Die Freunde, mit denen ich da bin, suchen einen Tisch aus. Nur ein weiterer ist besetzt, von ungefähr zehn jugendlichen Thais. „Locals“ sozusagen – 80% der Gäste sind Thais. Die Stimmung ist jetzt ungefähr so wie vor einem Konzert, aber kurz nach dem Soundcheck: Ein merkwürdiges Dazwischen, alles ist vorbereitet, man braucht jetzt Publikum, das „bereit“ ist. Ich bin es.

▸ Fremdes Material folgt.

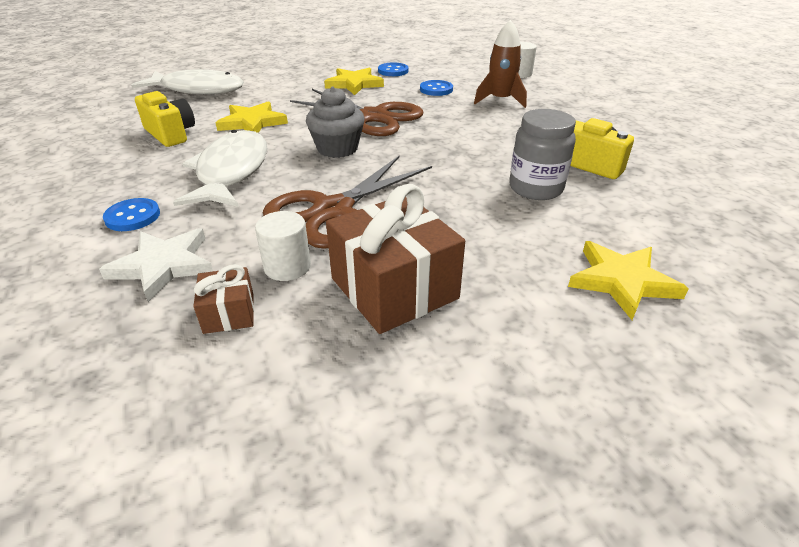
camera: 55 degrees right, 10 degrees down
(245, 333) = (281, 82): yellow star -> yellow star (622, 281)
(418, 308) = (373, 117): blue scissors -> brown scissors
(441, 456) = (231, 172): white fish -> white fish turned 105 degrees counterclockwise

Schwingende Hüften zum Herzschmerz-Vibrato
Endlich erscheint der DJ. Als der erste R&B-Hit aus den Proberaumboxen brüllt, es wird nicht der Letzte gewesen sein, brüllen auch die benachbarten Thais. Die Party beginnt. Der Erste ergreift das Funkmikro, steht auf (man kann auch sitzen bleiben) und seine Hüften schwingen schon zur ersten Strophe, die er etwas überambitioniert und mit dramatischstem Vibrato anstimmt. Mein erstes Vorurteil („Thailänder sind zurückhaltend“) ist von gestern, es wird nicht das Letzte gewesen sein. Am Ende hat sich der erste Star des Abends so sehr in den Herzschmerz hineingesteigert, dass er Höhen anstimmt, die im Lied nicht vorgesehen sind. Die Thais feiern ihn und wir ihn mit. Was für ein Einstieg. Wir bitten um das Liederbuch.
Es liest sich wie ein thailändisches Telefonbuch. Wir suchen nach rettenden englischen Worten, aber nur ganz selten sticht aus dem thailändischen Wörtermeer eines heraus wie Treibgut, „Big Ass“ zum Beispiel. Das hilft uns auch nicht weiter, also schreiben wir irgendwas auf unseren Wunschzettel, auf gut Glück. Jetzt füllen sich auch die restlichen Tische, vor allem mit G.I.’s. Ein amerikanisches Paar wird auf der einsamen Tanzfläche später einen filmreifen Slowdance vorführen. Was für eine Mixtur, thailändische Karaoke in einem deutschen Vorort-Partykeller, gefüllt mit Amerikanern. Sogar rauchen darf man. Die Karaoke-Maschine menschelt charmant weil unperfekt, mal fehlt der Text, mal singt noch einer vom Band mit (was allem irgendwie seinen Sinn nimmt). Dafür sind die Songs hinterlegt mit Videoclips, die aussehen wie russische Softpornos von 1982. Auf dem Höhepunkt des Abends wirbelt sich der DJ plötzlich geschätzte acht Girlanden um den Hals und befördert sich selbst zum Hauptact, er performt auf der Bühne, auf der Leinwand hinter ihm performt seinerseits, zur Wirkungsverdopplung, eine Art Thai-Santana.
Ich spreche mit der Besitzerin. Sie weiß jetzt, dass ich etwas schreiben werde, man versorgt uns mit freiem Tequila. Mit zweifelhaftem Genuss stürze ich den wulff’schen Tequila herunter und überlege, was wohl mein Tequila gewesen wäre, wäre die Bar Spanien und ich eine Rating-Agentur.
Das Beste an der Bar ist vielleicht: Würde man jemandem die Augen verbinden, ihm anschließend einen Flug vorgaukeln und ins „Jit’s“ führen, er hätte keine Ahnung, wo er ist. Eine Enklave. Je reviendrai.
Jit’s Thai Karaoke Bar / Mauritiusstraße 14 / 65183 Wiesbaden / täglich bis 4 Uhr morgens.
Martin Mengden, 26, Musiker, Flaneur und bekennender Jungjurist, öffnet in der Rubrik „Verborgene Welten“ regelmäßig Türen zu Wiesbadener Sub-Welten, durch die nicht jeder auf Anhieb gehen würde.